As he had, “ done time” in Headley Court in 1963 to learn to walk again after DVT damage, he set about resistive flexions on each “dead” toe. Within a few short sessions some resistance was being generated and sensation returned. Now 8 months later we still do 2 sessions a day and the performance of right and left toes is identical.

But the toes were just the starting point for a new regime, as it was evident that the rest of my right leg functions were not optimum. We set out to check and repair, with massage and resisting flexion, each joint in a sequence from toes, feet, ankle, knee, thigh, hips and back. The sequence being necessary, while also eliminating other exercises, to ensure elimination of compensatory pathways and muscle usage.

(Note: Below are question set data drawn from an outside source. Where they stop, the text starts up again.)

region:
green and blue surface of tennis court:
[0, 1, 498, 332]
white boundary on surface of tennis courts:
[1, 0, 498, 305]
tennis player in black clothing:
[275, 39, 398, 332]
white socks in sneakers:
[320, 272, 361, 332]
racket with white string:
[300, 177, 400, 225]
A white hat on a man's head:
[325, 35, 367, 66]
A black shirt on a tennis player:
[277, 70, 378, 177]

It is now quite evident to us that my MS damaged a neural pathway, maybe to one muscle and that over the last 25 years my body has gradually compensated for this and the compensation created collateral degradation which finally met my normal age degradation which resulted in my falling over problems.

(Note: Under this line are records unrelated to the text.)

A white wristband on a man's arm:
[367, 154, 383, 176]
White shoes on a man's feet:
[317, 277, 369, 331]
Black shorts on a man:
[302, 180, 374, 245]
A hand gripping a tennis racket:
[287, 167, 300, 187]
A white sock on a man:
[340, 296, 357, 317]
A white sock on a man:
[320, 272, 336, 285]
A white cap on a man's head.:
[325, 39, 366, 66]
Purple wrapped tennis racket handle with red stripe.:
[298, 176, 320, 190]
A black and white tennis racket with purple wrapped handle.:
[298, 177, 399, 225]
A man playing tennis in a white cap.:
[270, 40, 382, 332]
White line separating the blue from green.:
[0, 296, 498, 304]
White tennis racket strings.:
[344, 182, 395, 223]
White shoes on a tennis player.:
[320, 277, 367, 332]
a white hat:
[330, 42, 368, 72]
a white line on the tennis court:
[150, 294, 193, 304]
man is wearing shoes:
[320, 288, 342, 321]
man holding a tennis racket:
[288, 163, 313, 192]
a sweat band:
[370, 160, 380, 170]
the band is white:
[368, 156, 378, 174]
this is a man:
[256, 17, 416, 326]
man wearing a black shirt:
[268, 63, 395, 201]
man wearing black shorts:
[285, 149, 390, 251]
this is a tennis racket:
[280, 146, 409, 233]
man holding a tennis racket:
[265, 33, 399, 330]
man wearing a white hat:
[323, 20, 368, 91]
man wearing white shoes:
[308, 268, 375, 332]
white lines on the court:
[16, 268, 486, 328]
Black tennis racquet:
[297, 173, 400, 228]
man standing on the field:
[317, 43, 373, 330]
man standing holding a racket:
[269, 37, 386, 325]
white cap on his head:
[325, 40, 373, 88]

My main successes after 8 months are:
  • Restoration of motor and sensory functions in the 4 right toes
  • Reduction almost elimination of paresthesia in the sole of the foot
  • Matched R/L flexions and power in toes ankles and knees
  • Ability to flex right leg rearwards
  • Ability to perform cycling movements while laying on back
  • Ability to describe circles in the air with right ankle and toes 
  • Ability to describe circles in the air with right leg, ankle and toes
  • Ability to run with springy ankles and elevated knees
  • Ability to put on sock and knickers in standing and sitting positions
  • Ability to vary pace length and speed
  • Improvement of upward knee flexion and power
  • Improved right leg balance
  • Overall reduction in spasticity and knowledge of how to provoke huge spacticity to order!
  • Intermittent gait improvement (fatigue related)
  • At best fully limbic gait control to automatically step over obstacles
My Immediate Targets are:
  • Further correction to toe position on walking
  • Improve power of upward knee flexion
  • Improve ability to hitch hips (hula hoop)
  • Increase the bulk and response of the Right leg medial thigh muscles (Pectineus and Gracilis)
I do not know if my experience is typical, regarding failure of conventional rehab or success by home rehab. The need for two or three 10 minute sessions daily makes this difficult to achieve with the conventional rehab systems.
 
I have hope again, as I have halted my “progression”. I want to get this “episode” to as many people with MS and clinicians as possible, to find out if others can use and replicate this. So I would love to ask all my PwMS fellows - please check your toes ! 

If you think this has value would you please help me to do this?


Looking forward to hearing from you,

I remain, sincerely


Olga Bobrovnikova
Mu-Sic Foundation Association for Global Awareness of MS & the Brain
www.music4brain.com

Short Biography: Olga Bobrovnikova is a concert pianist with MS. Olga trained in the Moscow Conservatory and Gnessin Institute in Chamber Piano Performance and Therapy for Music. Since her diagnosis of MS in Brussels fourteen years after her first symptoms, she has for 15 years dedicated to raising awareness and funds for MS Charities and Organisations. As Ambassador for the Year of the Brain she reviewed the research abstracts and literature on Music and the Brain to unravel the mysteries of music and piano performance, which she describes in her book “Playing the Pathways of My Brain”. Her concept of a balanced performance triangle, comprising physical, mental and emotional functions, is based on separate rewards from limbic, motor and associative pathways. Employing these ideas, her new, progressive method for early teaching of music, uses children’s instinctive mirror learning responses, to establish the physical and mental functional pathways, essential for cognitive learning.